There are conflicting reports in the literature regarding the role of the ILT in AAA growth and rupture. The wall of the aneurysm directly affected by the ILT is more degraded, thinner, and weaker34,35. The ILT, however, seems to cushion stress from the wall36. The proportion of the ILT in an AAA has been associated with AAA growth37,38, especially a thick ILT seems to preclude growth39, and the growth of the ILT has been implicated in rupture40. Conversely, ruptured AAAs appear to have less thrombus41,42.

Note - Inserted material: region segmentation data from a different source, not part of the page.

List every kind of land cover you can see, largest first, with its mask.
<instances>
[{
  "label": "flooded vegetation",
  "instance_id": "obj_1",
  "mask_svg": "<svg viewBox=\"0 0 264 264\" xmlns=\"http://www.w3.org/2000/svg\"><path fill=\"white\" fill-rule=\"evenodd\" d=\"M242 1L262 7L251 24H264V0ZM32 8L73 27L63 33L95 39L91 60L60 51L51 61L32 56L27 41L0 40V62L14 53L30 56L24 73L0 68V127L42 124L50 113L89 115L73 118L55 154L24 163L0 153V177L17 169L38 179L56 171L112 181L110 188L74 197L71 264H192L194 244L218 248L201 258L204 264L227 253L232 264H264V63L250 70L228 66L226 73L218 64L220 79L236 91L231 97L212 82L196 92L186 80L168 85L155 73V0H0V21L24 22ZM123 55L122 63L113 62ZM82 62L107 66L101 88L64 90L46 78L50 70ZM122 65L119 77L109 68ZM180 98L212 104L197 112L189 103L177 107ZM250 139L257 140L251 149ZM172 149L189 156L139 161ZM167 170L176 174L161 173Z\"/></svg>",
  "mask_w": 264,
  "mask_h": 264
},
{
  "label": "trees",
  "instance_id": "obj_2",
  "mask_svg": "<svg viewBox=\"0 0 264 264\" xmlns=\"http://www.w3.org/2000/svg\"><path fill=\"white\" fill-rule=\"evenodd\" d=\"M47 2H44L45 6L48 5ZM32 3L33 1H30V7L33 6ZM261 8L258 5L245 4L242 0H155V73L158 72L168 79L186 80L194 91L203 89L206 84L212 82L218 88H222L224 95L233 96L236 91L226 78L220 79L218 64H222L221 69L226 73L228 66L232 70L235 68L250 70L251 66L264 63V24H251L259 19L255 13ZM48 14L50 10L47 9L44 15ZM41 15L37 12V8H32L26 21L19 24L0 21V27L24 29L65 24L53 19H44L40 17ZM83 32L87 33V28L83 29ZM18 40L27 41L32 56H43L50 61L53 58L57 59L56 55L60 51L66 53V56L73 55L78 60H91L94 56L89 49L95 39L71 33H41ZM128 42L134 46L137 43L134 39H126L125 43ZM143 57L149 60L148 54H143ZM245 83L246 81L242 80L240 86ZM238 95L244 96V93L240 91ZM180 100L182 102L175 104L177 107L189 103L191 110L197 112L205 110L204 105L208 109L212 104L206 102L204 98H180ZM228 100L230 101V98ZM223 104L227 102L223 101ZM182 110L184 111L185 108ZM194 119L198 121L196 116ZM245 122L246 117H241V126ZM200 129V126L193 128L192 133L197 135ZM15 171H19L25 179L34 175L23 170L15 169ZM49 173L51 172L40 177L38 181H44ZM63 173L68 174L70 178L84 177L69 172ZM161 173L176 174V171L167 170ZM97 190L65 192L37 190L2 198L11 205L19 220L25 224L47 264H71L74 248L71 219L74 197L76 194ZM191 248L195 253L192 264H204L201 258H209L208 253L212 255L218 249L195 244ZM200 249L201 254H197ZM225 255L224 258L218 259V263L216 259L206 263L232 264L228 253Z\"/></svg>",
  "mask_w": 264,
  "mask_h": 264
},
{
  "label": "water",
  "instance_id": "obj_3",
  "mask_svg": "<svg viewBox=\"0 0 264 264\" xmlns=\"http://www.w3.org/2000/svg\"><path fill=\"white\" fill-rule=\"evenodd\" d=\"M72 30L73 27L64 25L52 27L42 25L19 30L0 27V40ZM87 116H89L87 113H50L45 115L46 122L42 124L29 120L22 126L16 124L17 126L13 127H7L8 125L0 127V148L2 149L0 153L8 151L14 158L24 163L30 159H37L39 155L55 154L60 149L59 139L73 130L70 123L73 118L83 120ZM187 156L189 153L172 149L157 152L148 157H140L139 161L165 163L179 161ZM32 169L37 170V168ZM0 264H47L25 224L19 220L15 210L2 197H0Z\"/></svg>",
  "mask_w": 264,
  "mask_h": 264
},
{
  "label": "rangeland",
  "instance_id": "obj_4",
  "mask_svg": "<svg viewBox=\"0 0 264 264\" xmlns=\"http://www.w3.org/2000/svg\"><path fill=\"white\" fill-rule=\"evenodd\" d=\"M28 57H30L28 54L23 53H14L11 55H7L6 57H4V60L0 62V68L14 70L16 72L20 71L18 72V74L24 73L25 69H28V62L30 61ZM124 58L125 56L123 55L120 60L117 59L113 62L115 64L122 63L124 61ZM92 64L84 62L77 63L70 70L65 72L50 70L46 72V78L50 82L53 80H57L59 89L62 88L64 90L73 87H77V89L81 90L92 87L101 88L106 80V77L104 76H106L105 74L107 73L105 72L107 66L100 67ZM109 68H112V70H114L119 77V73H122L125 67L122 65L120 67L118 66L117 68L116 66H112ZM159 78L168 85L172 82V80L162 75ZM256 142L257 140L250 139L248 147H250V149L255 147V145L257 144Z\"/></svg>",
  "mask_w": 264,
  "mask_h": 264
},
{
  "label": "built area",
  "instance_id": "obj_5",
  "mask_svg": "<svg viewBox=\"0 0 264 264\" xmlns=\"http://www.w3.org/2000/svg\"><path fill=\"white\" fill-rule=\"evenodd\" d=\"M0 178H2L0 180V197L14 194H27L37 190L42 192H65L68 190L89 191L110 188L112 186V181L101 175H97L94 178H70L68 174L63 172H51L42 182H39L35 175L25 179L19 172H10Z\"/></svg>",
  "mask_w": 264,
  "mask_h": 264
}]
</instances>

It is suggested that an interplay of the different effects of the ILT lead to an U-shaped association between ILT thickness and aneurysm growth, where a thin ILT does not provide a cushioning effect, while a thick ILT has a greater cushioning effect but a larger effect on wall degradation and therefore also leads to AAA growth39. The present study observes that the proportion of ILT (ILT-ratio) increases as aneurysms grow, but when adjusting for aneurysm volume, ILT-ratio is associated with decreased biomechanical stress. Thus, given an aneurysm of certain size, biomechanical rupture risk appears to be inversely related to the proportion of thrombus. Together with the literature, these results point to a two-fold role of the ILT, where the ILT potentiates growth of AAAs, and the continuous deterioration of the aneurysm wall, whereas it provides biomechanical support. The positive association between the amount of ILT and the size of the AAAs, may in some cases cause confounding. Further, in the case of rupture of the ILT, biomechanical stress may be transmitted through the thrombus to the underlying wall which likely negates the protective effects of ILT. Overall, the net effect of the ILT on growth and rupture likely depends on a number of factors.

Limitations

The nature of this data is retrospective, and there is selection bias in the AAAs that are included. In addition, to be able to study CTA-based growth rates we included only patients that had undergone a minimum of three examinations. However, the overall growth rate of AAAs was 2.6 mm/y, and this is comparable with previously reported growth rates43,44. For some patients, it is obvious that they were deemed as unfit for elective repair, as there are several aneurysms that grow beyond the current operative threshold recommendations and this patient group may represent a comparatively more comorbid patient-group compared to AAA patients in general.

Conclusions

Dmax and volume growth, generally, do not appear to be erratic or discontinuous. Dmax-growth can in most cases adequately be described as linear. Patients with slow Dmax growth do, however, sometimes display relatively more rapid volume growth and PWS increase. The proportion of ILT increased with time but was related to lower biomechanical stress.